- _Exercise prompt_
Answer these questions from the essay on coaching:
1. What position did the writer hold at Microsoft?
2. How many people filled the seminar hall?
3. Where did the writer's most useful insights come?

- _Source extract_
★ ★ ★
What Is Coaching?
“There is nothing outside of yourself, look within. Everything you want is there. You are That.” Rumi
My first encounter with a real-life “coach” was back in the early 2000s. I was in my 20’s and working at a furious pace, eager to make my mark as a Senior Product Manager at Microsoft. I used some of my precious vacation days to attend a Tony Robbins seminar. I was hoping that Tony would teach me the secret formula for high performance. I was ready to listen, learn, and apply whatever was taught.
In a hall filled with two thousand people clamoring for self-actualization and higher levels of achievement, Tony roamed the room, teaching his best methods and strategies for living a great life. His tips were interesting, but what I’ll never forget was something else entirely. Tony was using powerful questions to turn our attention back on ourselves.
What did we want to create in our lives?
What did we value most, above all else?
What was holding us back?
No, really…what was holding us back???
The questions would come rapidly at first. Then we would take time to reflect, think, write, and share with those around us. The event was less about guidance from Tony and more about uncovering hidden answers buried deep within. My most relevant and useful insights rang out in the moments of reflection outside of the conference, not within the confines of the meeting hall. The shifts I experienced had nothing to do with Tony and everything to do with the click-moments and insights that emerged from the depths of my Self.
★ ★ ★
- _Material provided_
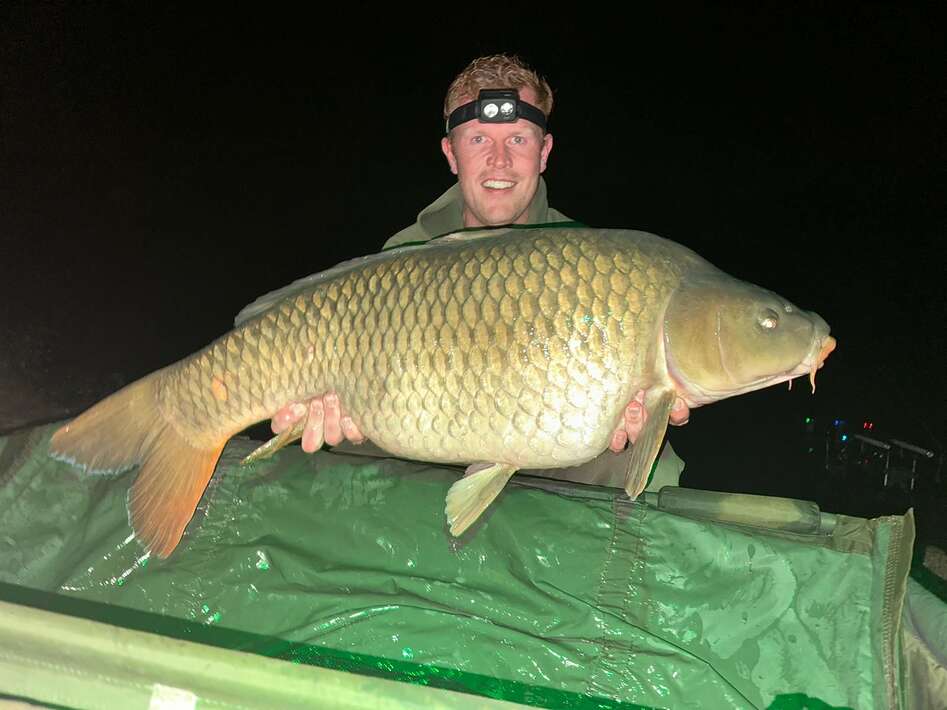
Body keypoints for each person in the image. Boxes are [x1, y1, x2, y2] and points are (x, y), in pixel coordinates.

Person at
★ ★ ★
- _Output for this task_
1. Senior Product Manager
2. Two thousand
3. In moments of reflection outside the conference, not within the meeting hall